The PI has directly received a contract agreement from his or her sponsor. Can the PI sign the agreement and send the paperwork to OSP to create an account?
No. Awards are negotiated by OSP on behalf of MIT. PIs and DLC personnel are not authorized to negotiate on behalf of MIT and may not sign sponsored agreements. You should send all paperwork, or email notification of the award, to your OSP representative for appropriate processing.
When must the Notice of Award be signed by the PI and administrator for the responsible DLC?
Notices of Award are produced in one of two ways: (1) negative confirmation—signature is not required; or (2) positive confirmation—signature is required.
When negative confirmation is acceptable, the “no signature needed” statement will be included with a reminder that the expenditure of funds signifies acceptance of the terms and conditions.
When positive confirmation is required, the “signature required” statement will be included on the Notice of Award. It signals both the investigator and the administrative officer to carefully review the terms and conditions of the award and to sign and return the Notice of Award to the OSP contract officer.
OSP contract administrators determine whether the acceptance of award terms and conditions requires positive or negative confirmation. Generally, unilateral assistance awards from the federal government with standard terms follow the negative confirmation process, while the introduction of non-standard terms in an award generally requires positive confirmation.
How do I know when an award requires MIT execution?
Some proposals result in unilateral awards; based on the proposal and through budget revisions, the sponsor issues an award document. In these cases, a formal acceptance of the award signature by MIT is not required because our expenditure of funds demonstrates our acceptance of the award terms and conditions. These are known as unilateral awards. NSF and NIH grant awards are examples of such unilateral awards.
When a sponsor requires that an MIT-authorized official sign to accept the award terms and conditions, the award is called a bilateral award. Typically, federal contracts and most foundation and industry awards are bilateral.
My NSF award references 42 US Code 1869a and 1869b; what does this law mean?
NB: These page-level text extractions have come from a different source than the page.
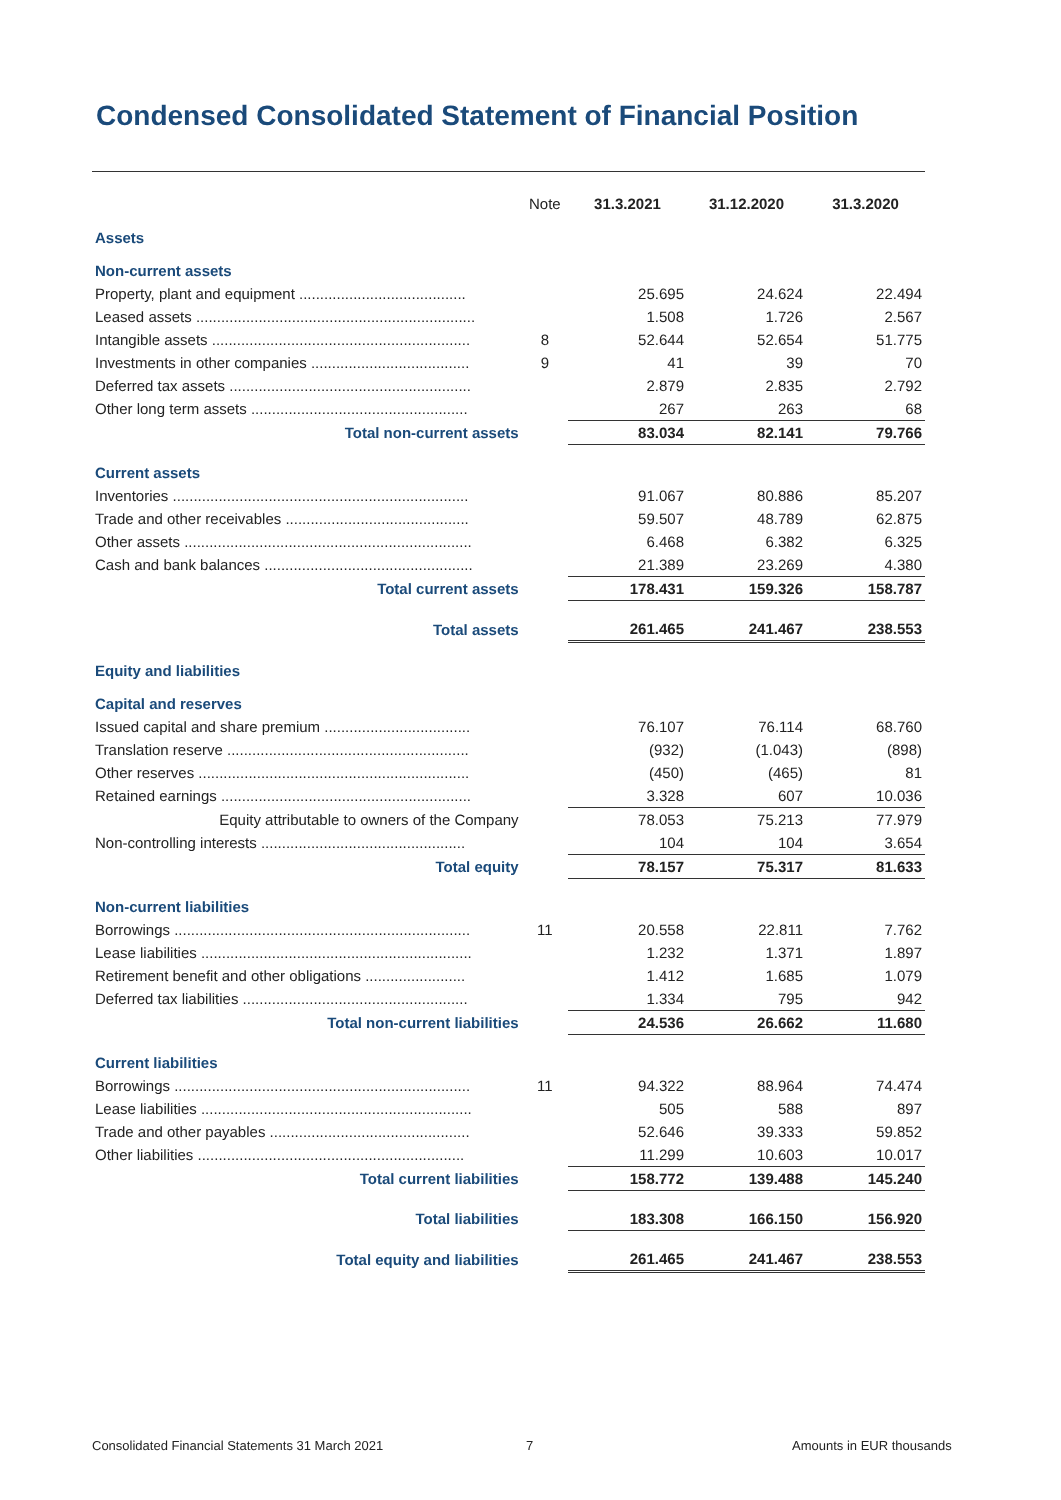Condensed Consolidated Statement of Financial Position
| | Note | 31.3.2021 | 31.12.2020 | 31.3.2020 |
| --- | --- | --- | --- | --- |
| Assets | | | | |
| Non-current assets | | | | |
| Property, plant and equipment ........................................ | | 25.695 | 24.624 | 22.494 |
| Leased assets ................................................................... | | 1.508 | 1.726 | 2.567 |
| Intangible assets .............................................................. | 8 | 52.644 | 52.654 | 51.775 |
| Investments in other companies ...................................... | 9 | 41 | 39 | 70 |
| Deferred tax assets .......................................................... | | 2.879 | 2.835 | 2.792 |
| Other long term assets .................................................... | | 267 | 263 | 68 |
| Total non-current assets | | 83.034 | 82.141 | 79.766 |
| Current assets | | | | |
| Inventories ....................................................................... | | 91.067 | 80.886 | 85.207 |
| Trade and other receivables ............................................ | | 59.507 | 48.789 | 62.875 |
| Other assets ..................................................................... | | 6.468 | 6.382 | 6.325 |
| Cash and bank balances .................................................. | | 21.389 | 23.269 | 4.380 |
| Total current assets | | 178.431 | 159.326 | 158.787 |
| Total assets | | 261.465 | 241.467 | 238.553 |
| Equity and liabilities | | | | |
| Capital and reserves | | | | |
| Issued capital and share premium ................................... | | 76.107 | 76.114 | 68.760 |
| Translation reserve .......................................................... | | (932) | (1.043) | (898) |
| Other reserves ................................................................. | | (450) | (465) | 81 |
| Retained earnings ............................................................ | | 3.328 | 607 | 10.036 |
| Equity attributable to owners of the Company | | 78.053 | 75.213 | 77.979 |
| Non-controlling interests ................................................. | | 104 | 104 | 3.654 |
| Total equity | | 78.157 | 75.317 | 81.633 |
| Non-current liabilities | | | | |
| Borrowings ....................................................................... | 11 | 20.558 | 22.811 | 7.762 |
| Lease liabilities ................................................................. | | 1.232 | 1.371 | 1.897 |
| Retirement benefit and other obligations ........................ | | 1.412 | 1.685 | 1.079 |
| Deferred tax liabilities ...................................................... | | 1.334 | 795 | 942 |
| Total non-current liabilities | | 24.536 | 26.662 | 11.680 |
| Current liabilities | | | | |
| Borrowings ....................................................................... | 11 | 94.322 | 88.964 | 74.474 |
| Lease liabilities ................................................................. | | 505 | 588 | 897 |
| Trade and other payables ................................................ | | 52.646 | 39.333 | 59.852 |
| Other liabilities ................................................................ | | 11.299 | 10.603 | 10.017 |
| Total current liabilities | | 158.772 | 139.488 | 145.240 |
| Total liabilities | | 183.308 | 166.150 | 156.920 |
| Total equity and liabilities | | 261.465 | 241.467 | 238.553 |
Consolidated Financial Statements 31 March 2021
7 Amounts in EUR thousands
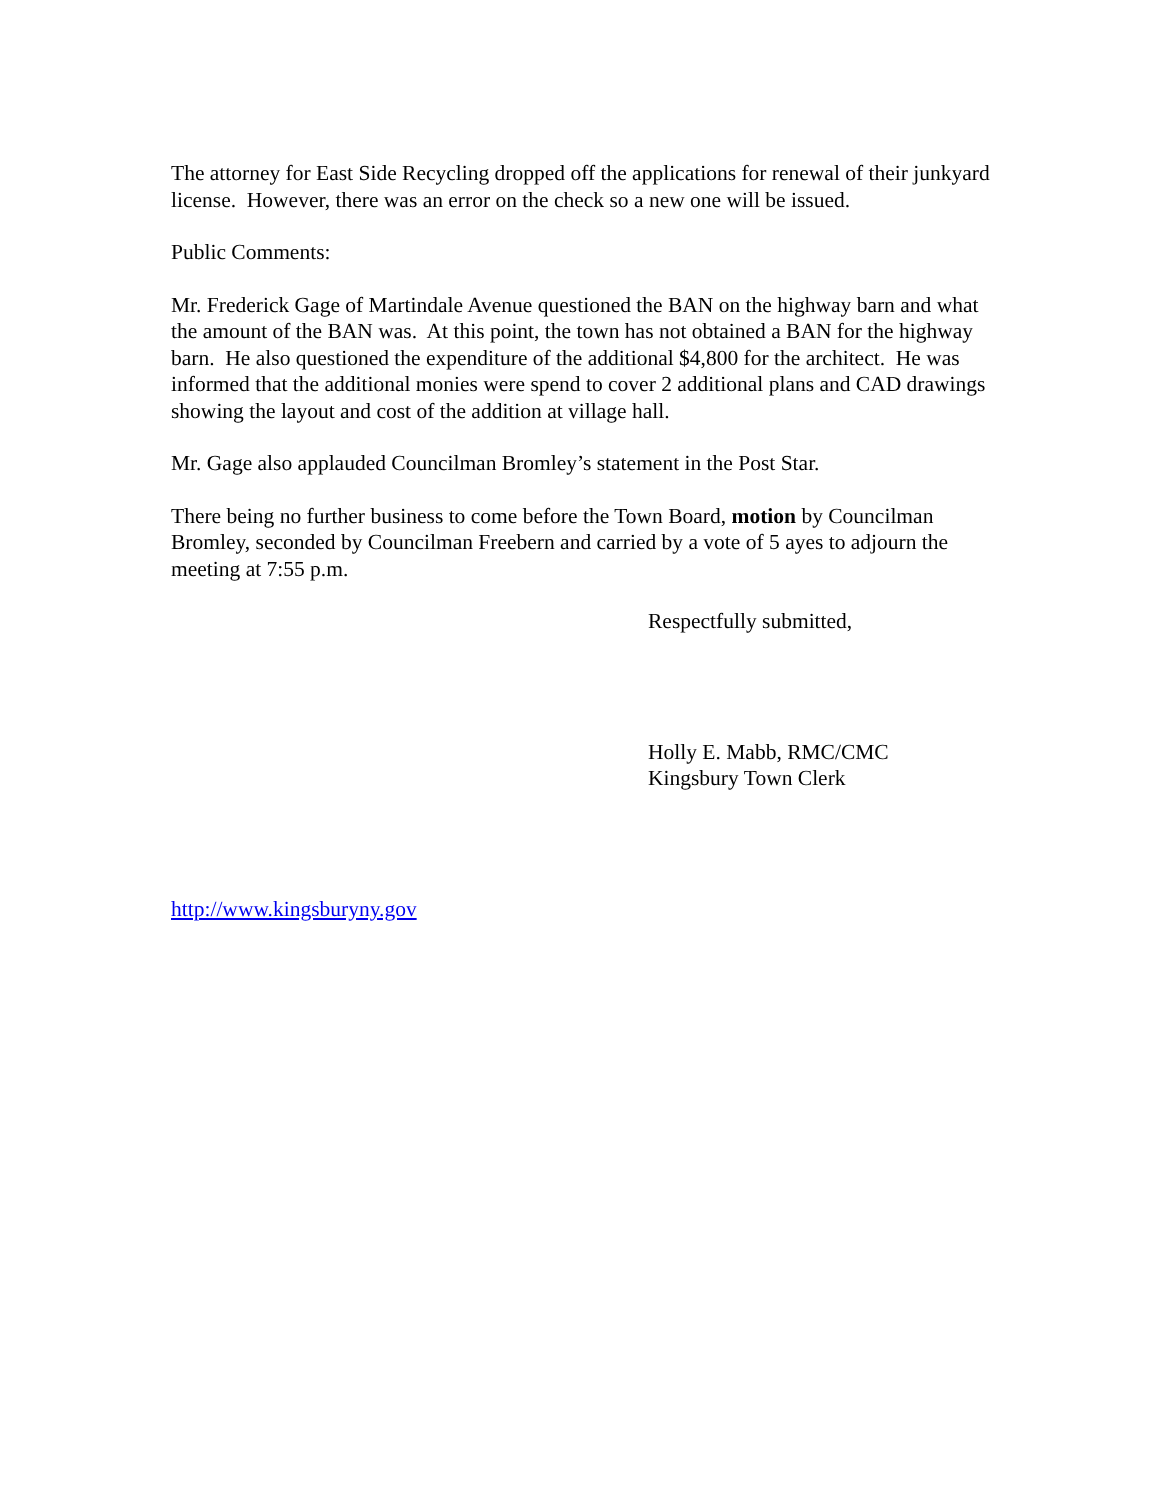The attorney for East Side Recycling dropped off the applications for renewal of their junkyard license. However, there was an error on the check so a new one will be issued.
Public Comments:
Mr. Frederick Gage of Martindale Avenue questioned the BAN on the highway barn and what the amount of the BAN was. At this point, the town has not obtained a BAN for the highway barn. He also questioned the expenditure of the additional $4,800 for the architect. He was informed that the additional monies were spend to cover 2 additional plans and CAD drawings showing the layout and cost of the addition at village hall.
Mr. Gage also applauded Councilman Bromley’s statement in the Post Star.
There being no further business to come before the Town Board, motion by Councilman Bromley, seconded by Councilman Freebern and carried by a vote of 5 ayes to adjourn the meeting at 7:55 p.m.
Respectfully submitted,
Holly E. Mabb, RMC/CMC
Kingsbury Town Clerk
http://www.kingsburyny.gov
This code is most often found in awards with a major educational component, like the NSF CAREER awards. Under this law, the National Science Foundation must include special terms in any project that is anticipated to result in pre-college curriculum development. The terms require that the awardee (MIT) obtain prior written approval from the school board (or equivalent) prior to involving pre-college students in your project. Additionally, all instructional materials developed must be made available within the school district for inspection by parents and guardians of children involved. If your project includes any K-12 curriculum development, be sure to share copies of all school board written approvals with OSP.